5. success of AI euphoria for the NASDAQ: The enthusiasm for artificial intelligence had a positive impact on the NASDAQ, which emerged as a major beneficiary.

The large differences in the performance of various asset classes in the stock market year 2023 emphasise the need for a diversified strategy on the markets. This diversification is seen as crucial to hedge against the volatility and uncertainties that have characterised the past year. Stefan Kühn, experienced business economist and economist, sheds light on the challenges and opportunities of the stock market year 2023 and emphasises the importance of sound analysis and a flexible investment approach in a volatile market environment.

Stefan Kühn takes a look at the coming stock market year 2024 and presents his forecast, taking into account political and global economic trade relations as well as current government influence on the money market. The year 2024 offers a variety of challenges and opportunities that are closely linked to the political and economic landscape.
Political uncertainties could continue to cause volatility on the markets due to geopolitical tensions, ongoing trade conflicts and the development of relations between major economic powers. Global trade relations are strongly influenced by changes in trade agreements, customs tariffs and international agreements. In addition, government strategies and interventions to influence economic conditions can have a significant impact on the money and equity markets.
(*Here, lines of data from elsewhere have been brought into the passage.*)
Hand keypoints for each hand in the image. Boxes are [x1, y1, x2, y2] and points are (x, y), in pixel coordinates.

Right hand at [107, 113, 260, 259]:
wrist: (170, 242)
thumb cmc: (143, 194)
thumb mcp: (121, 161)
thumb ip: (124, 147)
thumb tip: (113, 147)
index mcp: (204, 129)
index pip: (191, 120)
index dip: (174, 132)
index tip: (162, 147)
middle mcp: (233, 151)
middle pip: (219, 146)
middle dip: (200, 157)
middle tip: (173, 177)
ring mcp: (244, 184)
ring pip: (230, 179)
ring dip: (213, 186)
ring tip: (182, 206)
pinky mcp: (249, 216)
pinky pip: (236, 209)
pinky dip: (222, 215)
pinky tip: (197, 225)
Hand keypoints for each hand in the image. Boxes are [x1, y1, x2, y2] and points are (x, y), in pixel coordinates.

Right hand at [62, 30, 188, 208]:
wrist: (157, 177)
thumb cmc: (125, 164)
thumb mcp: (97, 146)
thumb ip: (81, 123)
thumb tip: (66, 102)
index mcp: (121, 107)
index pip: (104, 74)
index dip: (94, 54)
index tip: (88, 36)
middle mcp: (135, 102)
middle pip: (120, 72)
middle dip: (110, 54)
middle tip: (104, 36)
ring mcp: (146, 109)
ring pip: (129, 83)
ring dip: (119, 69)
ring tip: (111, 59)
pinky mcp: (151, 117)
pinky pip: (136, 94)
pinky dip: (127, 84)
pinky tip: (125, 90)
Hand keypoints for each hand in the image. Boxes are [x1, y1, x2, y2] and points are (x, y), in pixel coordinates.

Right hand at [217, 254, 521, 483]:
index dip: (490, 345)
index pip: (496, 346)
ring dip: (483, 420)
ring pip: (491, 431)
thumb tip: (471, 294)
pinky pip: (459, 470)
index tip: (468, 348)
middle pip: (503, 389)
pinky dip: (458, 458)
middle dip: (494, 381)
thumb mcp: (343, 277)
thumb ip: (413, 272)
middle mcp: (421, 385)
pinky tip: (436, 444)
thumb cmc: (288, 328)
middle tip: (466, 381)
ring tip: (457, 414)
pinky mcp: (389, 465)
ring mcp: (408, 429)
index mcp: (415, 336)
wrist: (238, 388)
Measures to combat inflation, interest rate policy and budget spending can influence market conditions.

Investors are likely to look for a balanced and diversified portfolio to hedge against potential risks. Sectors such as renewable energy, technology, healthcare and e-commerce could remain at the centre of attention, while traditionally stable sectors could be impacted by government intervention.
Equity markets could remain volatile as investors react to political developments, monetary policy decisions and macroeconomic indicators. Central banks could adjust their monetary policy in response to economic changes and thus have a significant impact on the markets.

Further technological innovations and the development of new business models, particularly in the areas of artificial intelligence, renewable energies and digital transformation, could continue to have a positive impact on the performance of individual equities.
However, Stefan Kühn emphasises that forecasts are subject to uncertainty and can be influenced by unforeseen events. Investors and market observers are therefore urged to remain vigilant, diversify broadly and adapt to current developments.

This forecast by Stefan Kühn reflects a general view of the stock market year 2024 and is based on current economic and political trends. However, it is important to emphasise that the future of the financial markets can take unpredictable paths.